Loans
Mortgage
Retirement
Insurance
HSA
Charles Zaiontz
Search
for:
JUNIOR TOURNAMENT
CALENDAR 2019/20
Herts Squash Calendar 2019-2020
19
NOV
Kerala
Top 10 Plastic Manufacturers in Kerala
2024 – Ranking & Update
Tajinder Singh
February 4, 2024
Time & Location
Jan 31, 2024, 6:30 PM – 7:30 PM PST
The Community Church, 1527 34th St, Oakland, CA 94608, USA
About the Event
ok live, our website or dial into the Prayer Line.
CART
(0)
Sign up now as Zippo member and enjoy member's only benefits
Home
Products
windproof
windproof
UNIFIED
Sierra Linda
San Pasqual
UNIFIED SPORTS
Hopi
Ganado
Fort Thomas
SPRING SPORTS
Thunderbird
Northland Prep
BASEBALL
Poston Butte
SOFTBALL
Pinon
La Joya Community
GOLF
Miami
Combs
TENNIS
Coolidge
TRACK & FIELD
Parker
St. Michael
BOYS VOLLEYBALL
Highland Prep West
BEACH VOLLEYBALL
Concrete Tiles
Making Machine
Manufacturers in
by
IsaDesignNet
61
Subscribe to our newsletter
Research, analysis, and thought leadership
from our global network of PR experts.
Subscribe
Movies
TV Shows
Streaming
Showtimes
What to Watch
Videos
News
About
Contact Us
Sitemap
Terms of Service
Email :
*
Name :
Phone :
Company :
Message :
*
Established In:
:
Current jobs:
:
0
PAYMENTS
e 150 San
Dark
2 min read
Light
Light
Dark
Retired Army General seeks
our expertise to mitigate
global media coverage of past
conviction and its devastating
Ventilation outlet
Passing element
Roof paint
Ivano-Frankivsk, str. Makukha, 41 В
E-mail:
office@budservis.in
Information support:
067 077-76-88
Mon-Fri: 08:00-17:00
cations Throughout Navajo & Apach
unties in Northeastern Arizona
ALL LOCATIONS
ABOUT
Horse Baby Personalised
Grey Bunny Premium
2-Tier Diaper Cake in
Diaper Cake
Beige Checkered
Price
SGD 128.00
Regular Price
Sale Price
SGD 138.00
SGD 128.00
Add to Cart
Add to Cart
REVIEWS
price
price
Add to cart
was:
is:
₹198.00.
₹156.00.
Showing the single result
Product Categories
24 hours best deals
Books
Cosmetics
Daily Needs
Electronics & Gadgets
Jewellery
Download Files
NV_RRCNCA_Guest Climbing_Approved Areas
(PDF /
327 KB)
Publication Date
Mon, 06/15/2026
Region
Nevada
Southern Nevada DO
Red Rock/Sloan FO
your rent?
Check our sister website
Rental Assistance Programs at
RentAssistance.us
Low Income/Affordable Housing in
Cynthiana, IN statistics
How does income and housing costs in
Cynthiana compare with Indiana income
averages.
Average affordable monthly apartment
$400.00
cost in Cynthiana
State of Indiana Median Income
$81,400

------------------------------------------------------------------------

(Action item) Retype every line of the rows above verbatim, keeping the original order and placing each line on its own.

(Written response)
Loans
Mortgage
Retirement
Insurance
HSA
Charles Zaiontz
Search
for:
JUNIOR TOURNAMENT
CALENDAR 2019/20
Herts Squash Calendar 2019-2020
19
NOV
Kerala
Top 10 Plastic Manufacturers in Kerala
2024 – Ranking & Update
Tajinder Singh
February 4, 2024
Time & Location
Jan 31, 2024, 6:30 PM – 7:30 PM PST
The Community Church, 1527 34th St, Oakland, CA 94608, USA
About the Event
ok live, our website or dial into the Prayer Line.
CART
(0)
Sign up now as Zippo member and enjoy member's only benefits
Home
Products
windproof
windproof
UNIFIED
Sierra Linda
San Pasqual
UNIFIED SPORTS
Hopi
Ganado
Fort Thomas
SPRING SPORTS
Thunderbird
Northland Prep
BASEBALL
Poston Butte
SOFTBALL
Pinon
La Joya Community
GOLF
Miami
Combs
TENNIS
Coolidge
TRACK & FIELD
Parker
St. Michael
BOYS VOLLEYBALL
Highland Prep West
BEACH VOLLEYBALL
Concrete Tiles
Making Machine
Manufacturers in
by
IsaDesignNet
61
Subscribe to our newsletter
Research, analysis, and thought leadership
from our global network of PR experts.
Subscribe
Movies
TV Shows
Streaming
Showtimes
What to Watch
Videos
News
About
Contact Us
Sitemap
Terms of Service
Email :
*
Name :
Phone :
Company :
Message :
*
Established In:
:
Current jobs:
:
0
PAYMENTS
e 150 San
Dark
2 min read
Light
Light
Dark
Retired Army General seeks
our expertise to mitigate
global media coverage of past
conviction and its devastating
Ventilation outlet
Passing element
Roof paint
Ivano-Frankivsk, str. Makukha, 41 В
E-mail:
office@budservis.in
Information support:
067 077-76-88
Mon-Fri: 08:00-17:00
cations Throughout Navajo & Apach
unties in Northeastern Arizona
ALL LOCATIONS
ABOUT
Horse Baby Personalised
Grey Bunny Premium
2-Tier Diaper Cake in
Diaper Cake
Beige Checkered
Price
SGD 128.00
Regular Price
Sale Price
SGD 138.00
SGD 128.00
Add to Cart
Add to Cart
REVIEWS
price
price
Add to cart
was:
is:
₹198.00.
₹156.00.
Showing the single result
Product Categories
24 hours best deals
Books
Cosmetics
Daily Needs
Electronics & Gadgets
Jewellery
Download Files
NV_RRCNCA_Guest Climbing_Approved Areas
(PDF /
327 KB)
Publication Date
Mon, 06/15/2026
Region
Nevada
Southern Nevada DO
Red Rock/Sloan FO
your rent?
Check our sister website
Rental Assistance Programs at
RentAssistance.us
Low Income/Affordable Housing in
Cynthiana, IN statistics
How does income and housing costs in
Cynthiana compare with Indiana income
averages.
Average affordable monthly apartment
$400.00
cost in Cynthiana
State of Indiana Median Income
$81,400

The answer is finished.